### [What is expected]
Every entry needs to be written out again exactly, with its pictures removed.

Electronic design files:
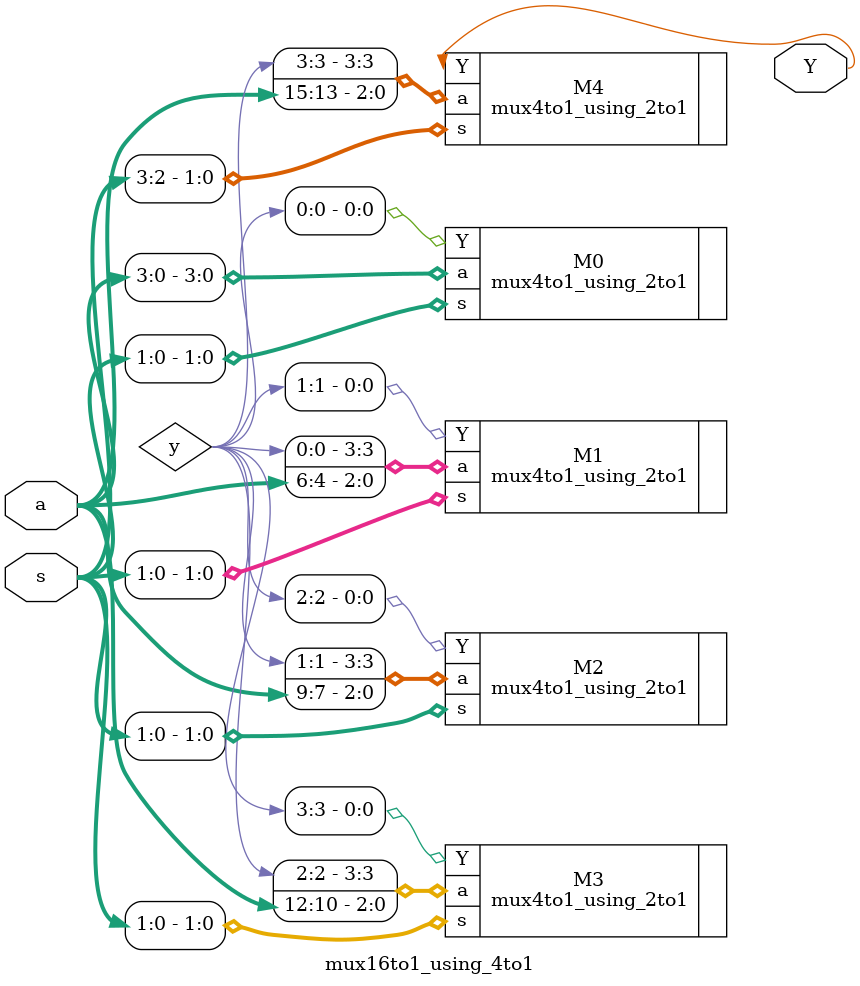
<source format=v>

module mux16to1_using_4to1
( input [15:0]a,
  input [3:0]s,
  output Y);

wire [3:0]y;

mux4to1_using_2to1 M0(.a(a[3:0]),.s(s[1:0]),.Y(y[0])),
  		   M1(.a({y[0],a[6:4]}),.s(s[1:0]),.Y(y[1])),
 		   M2(.a({y[1],a[9:7]}),.s(s[1:0]),.Y(y[2])),
 		   M3(.a({y[2],a[12:10]}),.s(s[1:0]),.Y(y[3])),
 		   M4(.a({y[3],a[15:13]}),.s(s[3:2]),.Y(Y));
endmodule
</source>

### [Solution below]
<source format=v>

module mux16to1_using_4to1
( input [15:0]a,
  input [3:0]s,
  output Y);

wire [3:0]y;

mux4to1_using_2to1 M0(.a(a[3:0]),.s(s[1:0]),.Y(y[0])),
  		   M1(.a({y[0],a[6:4]}),.s(s[1:0]),.Y(y[1])),
 		   M2(.a({y[1],a[9:7]}),.s(s[1:0]),.Y(y[2])),
 		   M3(.a({y[2],a[12:10]}),.s(s[1:0]),.Y(y[3])),
 		   M4(.a({y[3],a[15:13]}),.s(s[3:2]),.Y(Y));
endmodule
</source>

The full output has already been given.